«Первые годы трудно было. Хлева холодные. Корова, как медведь, шерстью заросла. Откуда же у нас молоко? Пока не обстроились, порядочно натерпелись. Многие уходили из коммуны, а сейчас обратно идут. Возвращаются».
«— Возвращаются, говоришь? — переспросил Карпович и радовался. Он радовался тому, что где-то коммуна «Первое мая», где большой сад, тракторы. Где коровы больше не зарастают шерстью, как медведи, и дают много молока».
Получив письмо от старого фронтового товарища, Карпович от всей души приветствует чужое счастье. «Как хорошо жить на свете!» Карпович умер, и читателю жаль, что одним хорошим человеком стало на свете меньше.
О первой повести Бориса Левина хочется говорить подробно, потому что в ней, как в зерне, рождающем урожай, ясно и полно выражены главные черты его творческого облика: любовь к советскому человеку, к советской действительности, тонкое чувство детали, юмор, мягкая насмешка и грусть, а наряду с этим умение остро и точно провести линию, определяющую водораздел, лаконизм, а вместе с тем хорошая, подлинно лирическая наполненность фразы, живой и выразительный диалог. Этот лаконизм, юмор, точность глаза, умение нащупать наиболее динамические линии сюжета Борис Левин приобрел в своей журналистской работе, сотрудничая в юмористических журналах («Красный перец», «Крокодил»), Что касается лирико-интимных нот в голосе этого писателя, то, немного забегая вперед, скажем, что некоторые критики не сумели распознать природу этого лиризма. Но об этом речь впереди.

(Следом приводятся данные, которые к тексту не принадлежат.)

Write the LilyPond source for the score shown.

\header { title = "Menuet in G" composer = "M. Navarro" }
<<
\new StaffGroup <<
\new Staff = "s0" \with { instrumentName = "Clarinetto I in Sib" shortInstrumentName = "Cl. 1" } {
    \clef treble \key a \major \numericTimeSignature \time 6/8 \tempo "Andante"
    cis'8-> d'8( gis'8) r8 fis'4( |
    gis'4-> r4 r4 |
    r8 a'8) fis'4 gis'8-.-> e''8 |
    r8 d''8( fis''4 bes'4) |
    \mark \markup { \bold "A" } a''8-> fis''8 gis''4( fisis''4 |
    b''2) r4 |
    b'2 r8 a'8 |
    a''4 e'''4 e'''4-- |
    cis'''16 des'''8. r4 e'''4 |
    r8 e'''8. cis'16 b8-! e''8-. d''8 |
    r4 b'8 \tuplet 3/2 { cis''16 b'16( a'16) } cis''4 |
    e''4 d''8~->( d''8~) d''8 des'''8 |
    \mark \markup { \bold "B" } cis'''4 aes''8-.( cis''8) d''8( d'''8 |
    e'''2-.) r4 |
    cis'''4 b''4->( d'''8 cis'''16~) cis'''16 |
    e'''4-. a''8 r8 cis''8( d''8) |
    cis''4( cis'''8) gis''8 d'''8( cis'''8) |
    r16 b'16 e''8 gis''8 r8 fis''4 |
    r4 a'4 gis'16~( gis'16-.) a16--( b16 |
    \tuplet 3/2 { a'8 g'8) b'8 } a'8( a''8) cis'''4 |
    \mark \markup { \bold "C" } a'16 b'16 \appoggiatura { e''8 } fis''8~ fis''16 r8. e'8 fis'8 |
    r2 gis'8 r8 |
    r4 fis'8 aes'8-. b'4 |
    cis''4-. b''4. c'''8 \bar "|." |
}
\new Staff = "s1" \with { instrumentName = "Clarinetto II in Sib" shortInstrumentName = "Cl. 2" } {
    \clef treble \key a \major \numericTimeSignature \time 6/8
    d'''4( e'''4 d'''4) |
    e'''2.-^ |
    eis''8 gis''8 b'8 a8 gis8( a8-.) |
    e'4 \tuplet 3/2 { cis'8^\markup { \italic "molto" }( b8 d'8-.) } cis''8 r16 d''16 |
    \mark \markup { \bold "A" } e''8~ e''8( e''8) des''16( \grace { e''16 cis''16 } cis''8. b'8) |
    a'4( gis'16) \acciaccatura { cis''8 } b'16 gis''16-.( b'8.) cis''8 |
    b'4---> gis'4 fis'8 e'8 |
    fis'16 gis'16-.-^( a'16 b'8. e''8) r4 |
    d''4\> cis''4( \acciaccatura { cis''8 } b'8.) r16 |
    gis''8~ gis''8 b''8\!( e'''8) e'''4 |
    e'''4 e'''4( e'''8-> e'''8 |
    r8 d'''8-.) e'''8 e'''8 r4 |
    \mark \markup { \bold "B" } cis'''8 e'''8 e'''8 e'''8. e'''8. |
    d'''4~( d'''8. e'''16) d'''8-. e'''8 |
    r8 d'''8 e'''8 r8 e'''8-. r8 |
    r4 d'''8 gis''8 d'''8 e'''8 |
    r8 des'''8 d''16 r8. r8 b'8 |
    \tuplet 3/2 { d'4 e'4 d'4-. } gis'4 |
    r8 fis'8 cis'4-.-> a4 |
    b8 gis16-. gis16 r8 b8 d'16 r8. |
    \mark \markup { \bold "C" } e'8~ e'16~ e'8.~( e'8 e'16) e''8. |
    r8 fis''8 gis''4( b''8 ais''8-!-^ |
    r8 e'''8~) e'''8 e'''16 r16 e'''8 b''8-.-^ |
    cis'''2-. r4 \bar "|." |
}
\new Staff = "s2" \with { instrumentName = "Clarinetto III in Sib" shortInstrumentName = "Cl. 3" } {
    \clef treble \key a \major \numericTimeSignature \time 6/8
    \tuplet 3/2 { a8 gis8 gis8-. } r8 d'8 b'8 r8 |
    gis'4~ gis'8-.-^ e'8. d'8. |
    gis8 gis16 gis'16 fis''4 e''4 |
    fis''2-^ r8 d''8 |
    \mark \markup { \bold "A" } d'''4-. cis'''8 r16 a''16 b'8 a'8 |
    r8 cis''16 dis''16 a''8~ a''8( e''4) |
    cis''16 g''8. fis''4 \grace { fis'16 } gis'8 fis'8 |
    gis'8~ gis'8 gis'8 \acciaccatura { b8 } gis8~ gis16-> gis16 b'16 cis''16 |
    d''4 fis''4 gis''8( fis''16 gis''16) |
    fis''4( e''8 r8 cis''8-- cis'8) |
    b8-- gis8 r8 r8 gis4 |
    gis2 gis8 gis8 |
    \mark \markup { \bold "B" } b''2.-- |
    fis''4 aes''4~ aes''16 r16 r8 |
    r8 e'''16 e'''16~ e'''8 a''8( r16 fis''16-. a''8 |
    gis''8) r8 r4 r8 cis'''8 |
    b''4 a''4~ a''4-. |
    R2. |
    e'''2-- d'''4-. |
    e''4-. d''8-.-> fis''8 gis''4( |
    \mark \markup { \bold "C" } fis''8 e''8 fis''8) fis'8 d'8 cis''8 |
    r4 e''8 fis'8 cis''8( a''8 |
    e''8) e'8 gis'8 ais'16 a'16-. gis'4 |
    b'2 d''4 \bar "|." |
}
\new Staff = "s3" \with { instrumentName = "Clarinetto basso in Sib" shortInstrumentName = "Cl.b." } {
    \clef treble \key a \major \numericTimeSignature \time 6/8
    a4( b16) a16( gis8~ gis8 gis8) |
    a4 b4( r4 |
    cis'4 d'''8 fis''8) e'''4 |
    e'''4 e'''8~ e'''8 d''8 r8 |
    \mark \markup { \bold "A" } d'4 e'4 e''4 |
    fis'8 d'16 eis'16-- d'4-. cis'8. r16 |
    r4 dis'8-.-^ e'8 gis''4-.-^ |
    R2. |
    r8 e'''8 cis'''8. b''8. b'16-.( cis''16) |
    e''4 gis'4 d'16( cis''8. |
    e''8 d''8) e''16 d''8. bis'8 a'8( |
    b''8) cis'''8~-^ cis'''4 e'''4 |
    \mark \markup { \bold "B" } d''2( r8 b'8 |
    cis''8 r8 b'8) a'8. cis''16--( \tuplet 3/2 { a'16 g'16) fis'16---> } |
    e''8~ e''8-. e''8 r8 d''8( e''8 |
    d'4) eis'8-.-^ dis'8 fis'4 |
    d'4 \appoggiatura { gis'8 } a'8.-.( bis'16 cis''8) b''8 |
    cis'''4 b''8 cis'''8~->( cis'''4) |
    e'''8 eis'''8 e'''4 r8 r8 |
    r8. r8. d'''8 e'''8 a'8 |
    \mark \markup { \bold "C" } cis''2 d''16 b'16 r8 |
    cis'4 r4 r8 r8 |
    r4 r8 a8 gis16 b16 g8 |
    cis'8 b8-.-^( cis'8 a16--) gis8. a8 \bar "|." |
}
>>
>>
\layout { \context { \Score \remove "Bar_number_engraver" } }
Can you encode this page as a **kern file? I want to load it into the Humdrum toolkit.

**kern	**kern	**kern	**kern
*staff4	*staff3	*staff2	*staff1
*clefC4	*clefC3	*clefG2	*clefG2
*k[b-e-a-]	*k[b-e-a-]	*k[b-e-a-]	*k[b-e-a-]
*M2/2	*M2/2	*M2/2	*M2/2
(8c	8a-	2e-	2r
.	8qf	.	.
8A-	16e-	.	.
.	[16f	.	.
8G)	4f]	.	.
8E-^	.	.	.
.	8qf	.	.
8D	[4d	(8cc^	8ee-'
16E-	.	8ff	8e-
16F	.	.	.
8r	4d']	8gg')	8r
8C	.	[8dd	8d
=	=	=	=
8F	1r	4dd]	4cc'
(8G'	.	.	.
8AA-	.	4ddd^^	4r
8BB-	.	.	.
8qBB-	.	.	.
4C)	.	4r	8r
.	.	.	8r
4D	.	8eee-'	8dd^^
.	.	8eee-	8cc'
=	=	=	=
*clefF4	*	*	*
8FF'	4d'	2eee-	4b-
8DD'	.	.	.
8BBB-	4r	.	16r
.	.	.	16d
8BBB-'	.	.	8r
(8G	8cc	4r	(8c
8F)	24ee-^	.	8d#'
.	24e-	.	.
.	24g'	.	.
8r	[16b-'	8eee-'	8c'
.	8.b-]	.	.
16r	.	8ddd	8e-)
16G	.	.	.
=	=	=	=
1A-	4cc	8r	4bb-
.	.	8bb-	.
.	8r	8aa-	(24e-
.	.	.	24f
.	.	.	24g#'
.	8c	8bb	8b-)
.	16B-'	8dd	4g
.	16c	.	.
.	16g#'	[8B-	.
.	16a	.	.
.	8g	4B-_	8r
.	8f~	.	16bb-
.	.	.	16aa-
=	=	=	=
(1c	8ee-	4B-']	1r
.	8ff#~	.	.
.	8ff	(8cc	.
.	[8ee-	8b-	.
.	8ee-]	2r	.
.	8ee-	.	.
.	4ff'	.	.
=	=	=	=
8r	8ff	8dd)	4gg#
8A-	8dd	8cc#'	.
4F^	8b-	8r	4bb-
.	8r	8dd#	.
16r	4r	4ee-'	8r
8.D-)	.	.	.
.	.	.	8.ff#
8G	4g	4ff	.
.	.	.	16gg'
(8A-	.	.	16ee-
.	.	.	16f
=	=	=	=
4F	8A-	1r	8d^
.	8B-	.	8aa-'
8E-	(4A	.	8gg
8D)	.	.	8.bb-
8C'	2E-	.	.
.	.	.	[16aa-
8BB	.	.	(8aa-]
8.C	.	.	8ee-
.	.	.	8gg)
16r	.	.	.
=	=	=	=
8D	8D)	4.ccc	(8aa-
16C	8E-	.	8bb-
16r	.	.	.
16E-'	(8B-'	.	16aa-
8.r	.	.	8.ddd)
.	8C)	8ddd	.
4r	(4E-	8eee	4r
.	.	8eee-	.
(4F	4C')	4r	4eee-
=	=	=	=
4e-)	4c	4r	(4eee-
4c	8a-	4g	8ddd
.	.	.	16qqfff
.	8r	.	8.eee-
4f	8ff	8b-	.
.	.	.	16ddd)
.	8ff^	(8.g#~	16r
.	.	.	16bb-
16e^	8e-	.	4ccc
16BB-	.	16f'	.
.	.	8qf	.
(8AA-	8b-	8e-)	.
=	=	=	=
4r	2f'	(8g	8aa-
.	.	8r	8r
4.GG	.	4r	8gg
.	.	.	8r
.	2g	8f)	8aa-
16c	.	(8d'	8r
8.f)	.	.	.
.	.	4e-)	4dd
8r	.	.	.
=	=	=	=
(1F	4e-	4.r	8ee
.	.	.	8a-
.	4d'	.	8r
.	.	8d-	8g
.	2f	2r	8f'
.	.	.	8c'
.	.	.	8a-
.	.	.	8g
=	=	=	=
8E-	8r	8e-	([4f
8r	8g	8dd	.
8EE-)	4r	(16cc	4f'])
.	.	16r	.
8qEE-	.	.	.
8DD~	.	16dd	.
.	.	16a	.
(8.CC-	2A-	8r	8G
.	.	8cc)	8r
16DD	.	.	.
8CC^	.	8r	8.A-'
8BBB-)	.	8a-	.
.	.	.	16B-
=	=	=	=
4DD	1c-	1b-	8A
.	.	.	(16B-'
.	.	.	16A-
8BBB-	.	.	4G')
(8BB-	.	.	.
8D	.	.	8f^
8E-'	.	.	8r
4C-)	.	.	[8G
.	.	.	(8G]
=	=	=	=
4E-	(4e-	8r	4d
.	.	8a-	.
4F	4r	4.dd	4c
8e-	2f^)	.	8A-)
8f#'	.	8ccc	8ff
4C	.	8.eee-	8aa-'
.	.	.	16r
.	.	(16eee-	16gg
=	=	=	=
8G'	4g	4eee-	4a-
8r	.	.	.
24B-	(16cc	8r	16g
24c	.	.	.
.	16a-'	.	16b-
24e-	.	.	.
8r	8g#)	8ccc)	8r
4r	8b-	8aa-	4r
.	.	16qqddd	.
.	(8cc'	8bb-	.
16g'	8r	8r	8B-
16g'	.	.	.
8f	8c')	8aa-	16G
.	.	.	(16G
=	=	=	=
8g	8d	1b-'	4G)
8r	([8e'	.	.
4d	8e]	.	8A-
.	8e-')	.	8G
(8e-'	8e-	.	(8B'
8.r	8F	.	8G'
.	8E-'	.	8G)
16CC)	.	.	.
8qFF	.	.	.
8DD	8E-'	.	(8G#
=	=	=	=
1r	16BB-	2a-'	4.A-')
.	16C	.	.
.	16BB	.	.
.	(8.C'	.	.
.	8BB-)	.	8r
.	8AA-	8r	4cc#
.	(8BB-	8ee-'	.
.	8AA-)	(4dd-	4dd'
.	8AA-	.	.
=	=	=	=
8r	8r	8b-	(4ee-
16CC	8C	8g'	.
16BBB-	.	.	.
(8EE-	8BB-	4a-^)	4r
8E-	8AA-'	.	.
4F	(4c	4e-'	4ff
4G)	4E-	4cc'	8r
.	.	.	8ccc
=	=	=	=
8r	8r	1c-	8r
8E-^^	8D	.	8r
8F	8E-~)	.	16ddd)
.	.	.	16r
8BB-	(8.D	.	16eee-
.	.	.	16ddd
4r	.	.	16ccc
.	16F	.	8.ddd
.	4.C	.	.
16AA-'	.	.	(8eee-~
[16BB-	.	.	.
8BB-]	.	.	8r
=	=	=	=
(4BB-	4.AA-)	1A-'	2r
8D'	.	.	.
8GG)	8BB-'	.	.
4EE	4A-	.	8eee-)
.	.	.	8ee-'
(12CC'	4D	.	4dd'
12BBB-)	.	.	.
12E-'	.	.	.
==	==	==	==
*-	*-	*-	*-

На каком-то собрании меня познакомили с Борисом Левиным. У него была смущенная улыбка, сухощавое лицо, небольшие живые глаза. Они жмурились и помаргивали, словно он, зорко и памятливо все замечая, в то же время стеснялся показать это. У него была легкая походка человека, привыкшего ходить много и быстро. Идя, он слегка выносил вперед то одно, то другое плечо, и в этом движении чувствовалась еще совсем юношеская застенчивость. Он говорил негромко, держался скромно и просто. Смеялся он, слегка захлебываясь, с приятной хрипотцой, и зыбкие морщинки весело лучились вокруг глаз, а лицо делалось лукавым и добрым.
Уже не помню, по поводу чего выступил на том собрании Борис Левин, да и речь его была краткой, но содержательной. Один из записавшихся ранее ораторов после выступления Б. Левина отказался от своего слова, заявив при этом, что не только присоединяется к сказанному, но и считает: точно и хорошо выраженную другим мысль лучше не повторять, а просто с ней согласиться. Многим это заявление понравилось, а кое-кого и насмешило немного, раздались сочувственные аплодисменты как в сторону отказавшегося от своего слова оратора, так и Бориса Левина. Он смущенно отмахнулся и пробормотал: «Ну что вы в самом деле!»
Мне вдруг подумалось: «Как он похож на своего героя — Карповича!»
Во время перерыва я, смеясь, заметила Левину: видно по всему, что он не только сам не любит длинных речей, а и других умеет заражать этим настроением.
Борис Левин мягко улыбнулся и виновато развел руками.
— Действительно, я не люблю выступать… разве только по необходимости, как в данном случае.
Потом, помолчав и застенчиво двинув плечом, с мягкой улыбкой добавил:
— Вообще мы слишком много все говорим… а по-моему, писатель все главное и заветное высказывает в своих книгах.
Мне захотелось рассказать этому симпатичному и застенчивому человеку, как мне понравился его Карпович, герой повести «Ревматизм».
Выслушав мои добрые слова, Левин смущенно поклонился, помаргивая лучистыми глазами, вздохнул:
— Да, бедняге не повезло.
Он так сказал о Карповиче, будто знал его давным-давно и даже бок о бок жил с ним, как с братом в одной семье. Я ожидала, что Левин скажет сейчас, как это и бывает в разговорах между литераторами, что-нибудь вроде: «А знаете, встречался я с… (таким-то)» — и т. д. Но он ничего больше не сказал и только с улыбкой пожал плечами, словно досадуя на свое неумение рассказывать о себе.